5. The option was granted on January 1, 2023. 25% of the shares underlying the option vested on the one-year anniversary of the vesting start date, with the remaining shares vesting in equal monthly installments thereafter for three years, subject to the Reporting Person's continued service through each such date.
/s/ Louise Kooij by Power of Attorney from Douglas F. Kling 06/18/2025
** Signature of Reporting Person Date
Reminder: Report on a separate line for each class of securities beneficially owned directly or indirectly.
* If the form is filed by more than one reporting person, see Instruction 4 (b)(v).
** Intentional misstatements or omissions of facts constitute Federal Criminal Violations See 18 U.S.C. 1001 and 15 U.S.C. 78ff(a).
Note: File three copies of this Form, one of which must be manually signed.
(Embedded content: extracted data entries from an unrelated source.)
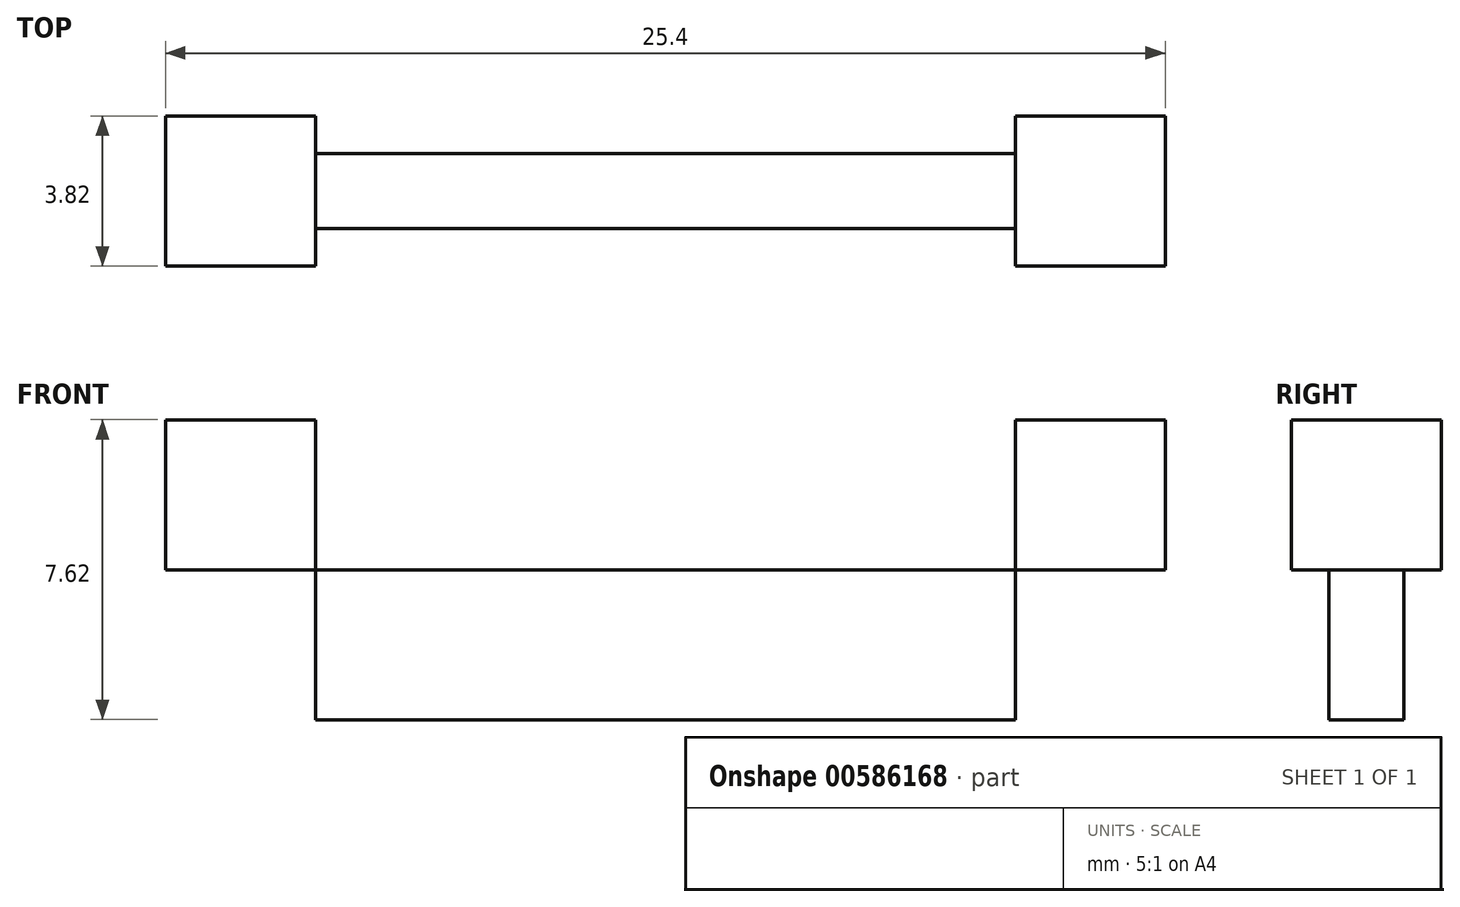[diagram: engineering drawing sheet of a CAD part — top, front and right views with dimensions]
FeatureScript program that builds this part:
annotation { "Feature Type Name" : "Feature", "Feature Type Description" : "" }
export const myFeature = defineFeature(function(context is Context, id is Id, definition is map)
    precondition{}
    {
        {
            var Q0;
            Q0=qCreatedBy(makeId("Front.planeOp"),FACE);
            var sketch = newSketch(context, id + "F0", { "sketchPlane" : qUnion([Q0])});
            skLineSegment(sketch, "E0.bottom", {"start": v(12.7, 1.9) * mm, "end": v(-12.7, 1.9) * mm});
            skLineSegment(sketch, "E0.top", {"start": v(12.7, -1.9) * mm, "end": v(-12.7, -1.9) * mm});
            skLineSegment(sketch, "E0.left", {"start": v(12.7, 1.9) * mm, "end": v(12.7, -1.9) * mm});
            skLineSegment(sketch, "E0.right", {"start": v(-12.7, 1.9) * mm, "end": v(-12.7, -1.9) * mm});
            skPoint(sketch, "E0.middle", {"position": v(0, 0) * mm});
            skLineSegment(sketch, "E1.bottom", {"start": v(8.9, -5.72) * mm, "end": v(-8.89, -5.72) * mm});
            skLineSegment(sketch, "E1.top", {"start": v(8.9, 1.9) * mm, "end": v(-8.89, 1.9) * mm});
            skLineSegment(sketch, "E1.left", {"start": v(8.9, -5.72) * mm, "end": v(8.9, 1.9) * mm});
            skLineSegment(sketch, "E1.right", {"start": v(-8.89, -5.72) * mm, "end": v(-8.89, 1.9) * mm});
            skPoint(sketch, "E1.middle", {"position": v(0, -1.9) * mm});
            skSolve(sketch);
        }
        {
            var Q0;
            {var subQ5=sQuery(id+"F0.wireOp",EDGE,"E1.top");Q0=makeQuery(id+"F0.imprint","IMPRINT",FACE,{"disambiguationData":[TD([[makeQuery(id+"F0.imprint","IMPRINT",EDGE,{"derivedFrom":subQ5}),1.0]])]});}
            var Q1;
            {var subQ0=sQuery(id+"F0.wireOp",EDGE,"E0.left");Q1=makeQuery(id+"F0.imprint","IMPRINT",FACE,{"disambiguationData":[TD([[makeQuery(id+"F0.imprint","IMPRINT",EDGE,{"derivedFrom":subQ0}),-1.0]])]});}
            var Q2;
            {var subQ0=sQuery(id+"F0.wireOp",EDGE,"E0.right");Q2=makeQuery(id+"F0.imprint","IMPRINT",FACE,{"disambiguationData":[TD([[makeQuery(id+"F0.imprint","IMPRINT",EDGE,{"derivedFrom":subQ0}),1.0]])]});}
            extrude(context, id + "F1", {"entities" : qUnion([Q0, Q1, Q2]), "endBound" : BoundingType.SYMMETRIC, "depth" : 3.8 * mm, "offsetDistance" : 25.4 * mm});
        }
        {
            var Q0;
            {var subQ5=sQuery(id+"F0.wireOp",EDGE,"E1.bottom");Q0=makeQuery(id+"F0.imprint","IMPRINT",FACE,{"disambiguationData":[TD([[makeQuery(id+"F0.imprint","IMPRINT",EDGE,{"derivedFrom":subQ5}),-1.0]])]});}
            extrude(context, id + "F2", {"entities" : qUnion([Q0]), "operationType" : NewBodyOperationType.ADD, "endBound" : BoundingType.SYMMETRIC, "depth" : 1.9 * mm, "offsetDistance" : 25.4 * mm});
        }
    });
If space is insufficient, see Instruction 6 for procedure.
Persons who respond to the collection of information contained in this form are not required to respond unless the form displays a currently valid OMB Number.

FAQ

How many NAMSW shares did COO Douglas Kling sell on June 16, 2025?

On June 16, 2025, COO Douglas Kling sold a total of 100,000 shares in two transactions: 81,891 shares at an average price of $19.19 and 18,109 shares at an average price of $19.75.

What was the exercise price of NAMSW stock options exercised by Douglas Kling?

Douglas Kling exercised two sets of stock options: 78,101 shares at an exercise price of $10.00 and 21,899 shares at an exercise price of $10.90.

How many NAMSW shares does Douglas Kling own after the June 16, 2025 transactions?

After the reported transactions, Douglas Kling directly owns 44,000 ordinary shares of NAMSW. He also holds 372,829 options at $10.00 and 261,314 options at $10.90.

Was Douglas Kling's NAMSW stock sale part of a 10b5-1 trading plan?

Yes, the filing explicitly states that the transactions were effected pursuant to a trading plan adopted by Douglas Kling in accordance with Rule 10b5-1 of the Securities Exchange Act of 1934.

What is the vesting schedule for Douglas Kling's NAMSW stock options?

The $10.00 options granted on November 22, 2022 vest monthly over 4 years (1/48th per month), starting December 22, 2022. The $10.90 options granted on January 1, 2023 vest 25% after one year, with the remainder vesting monthly over the following three years.